→ **Exercise details**: Exact transcription begins at the first line of the material below and ends with the line holding "[428,1030,535,1042] IDataFlowField. ->"; pictures are skipped.

(Dataset Opens)

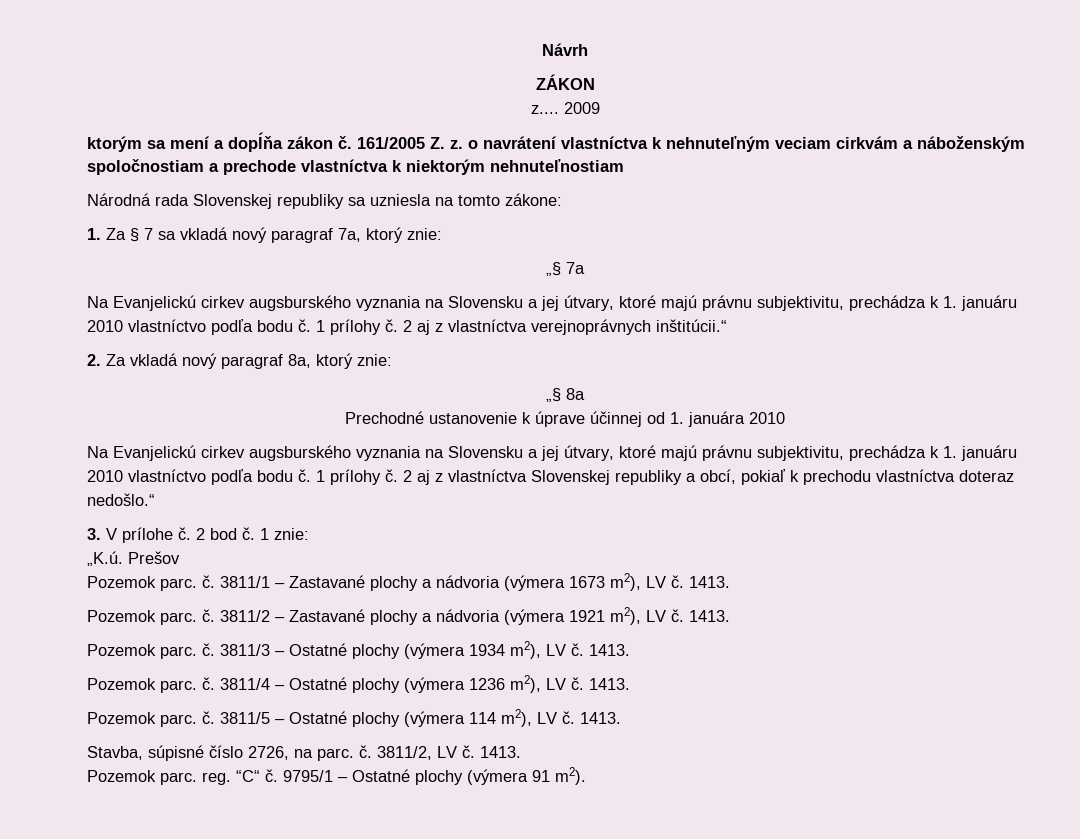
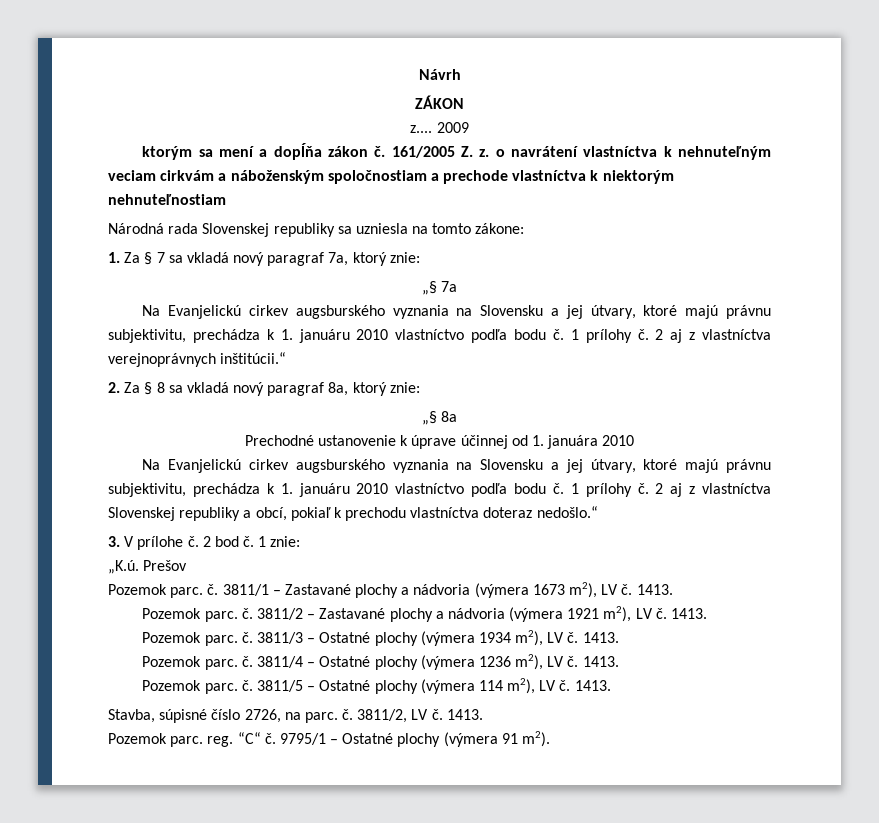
(126, 360) none -> [144,382,183,395] § 8 sa

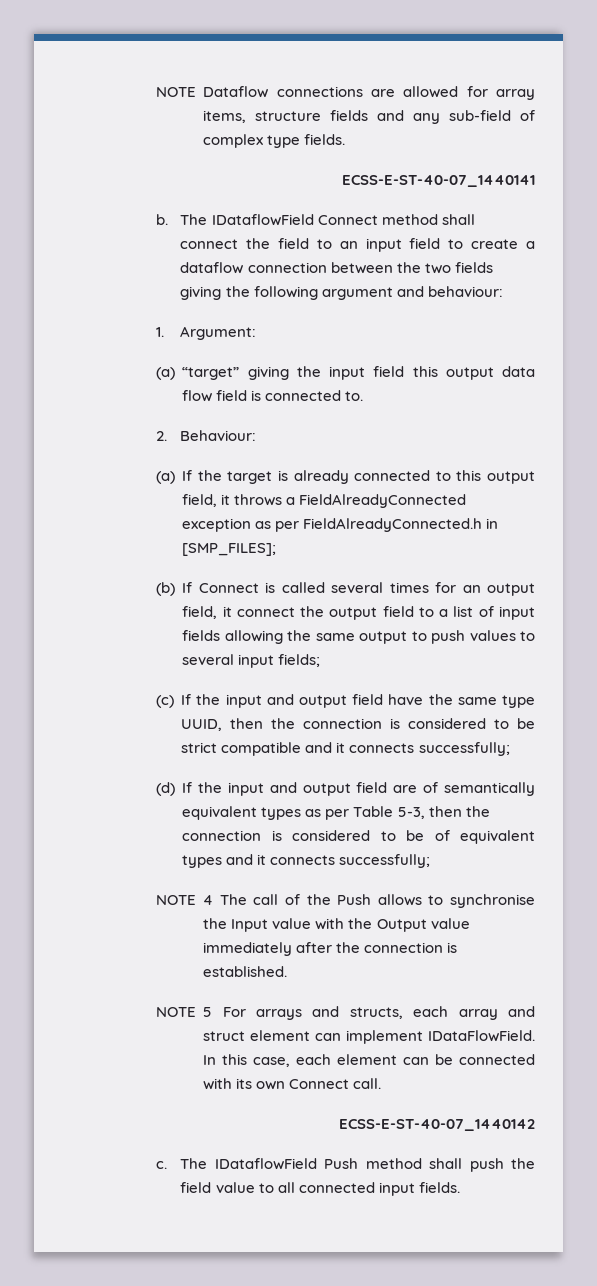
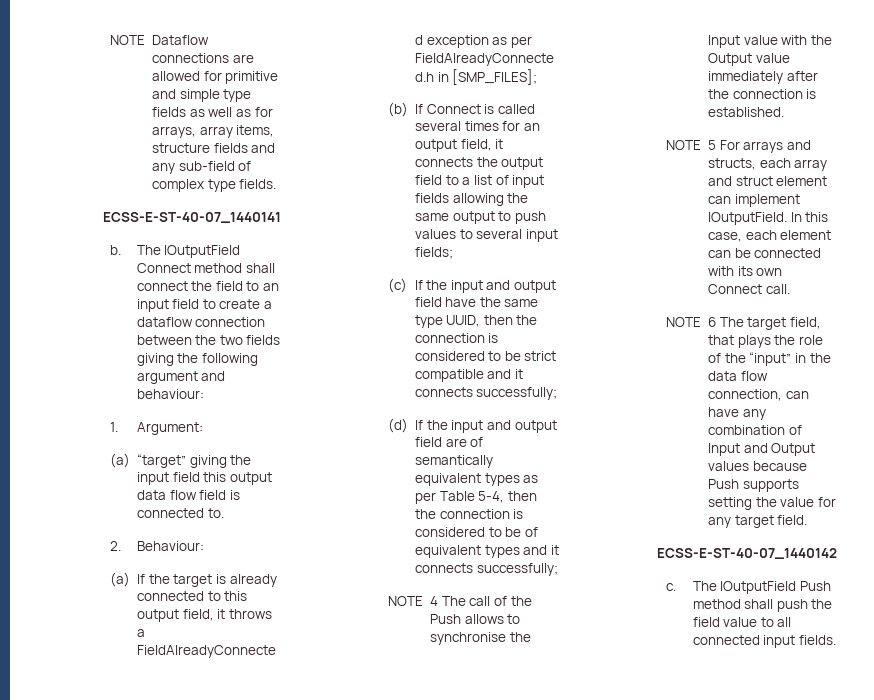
(488, 91) none -> [225,71,279,84] [151,89,252,102] [151,107,273,117] [151,126,196,138] primitive and simple type fields as well as for arrays,
[211,214,314,226] IDataflowField -> [164,245,241,258] IOutputField
[236,607,295,617] connect -> [414,157,473,167] connects
[397,807,425,819] 5-3, -> [478,491,505,503] 5-4,
[428,1030,535,1042] IDataFlowField. -> [707,212,787,225] IOutputField.
(382, 1083) none -> [666,317,821,330] [707,335,823,348] [707,352,831,366] [707,371,768,381] [707,389,809,401] [707,407,766,420] [707,425,802,435] [707,443,816,456] [707,461,807,471] [707,479,799,492] [707,497,836,510] [707,515,808,528] // NOTE 6 The target field, that plays the role of the “input” in the data flow connection, can have any combination of Input and Output values because Push supports setting the value for any target field.
[214,1158,317,1170] IDataflowField -> [720,581,797,594] IOutputField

(Dataset Closes)

→ **Solved exercise**:
(126, 360) none -> [144,382,183,395] § 8 sa

(488, 91) none -> [225,71,279,84] [151,89,252,102] [151,107,273,117] [151,126,196,138] primitive and simple type fields as well as for arrays,
[211,214,314,226] IDataflowField -> [164,245,241,258] IOutputField
[236,607,295,617] connect -> [414,157,473,167] connects
[397,807,425,819] 5-3, -> [478,491,505,503] 5-4,
[428,1030,535,1042] IDataFlowField. -> [707,212,787,225] IOutputField.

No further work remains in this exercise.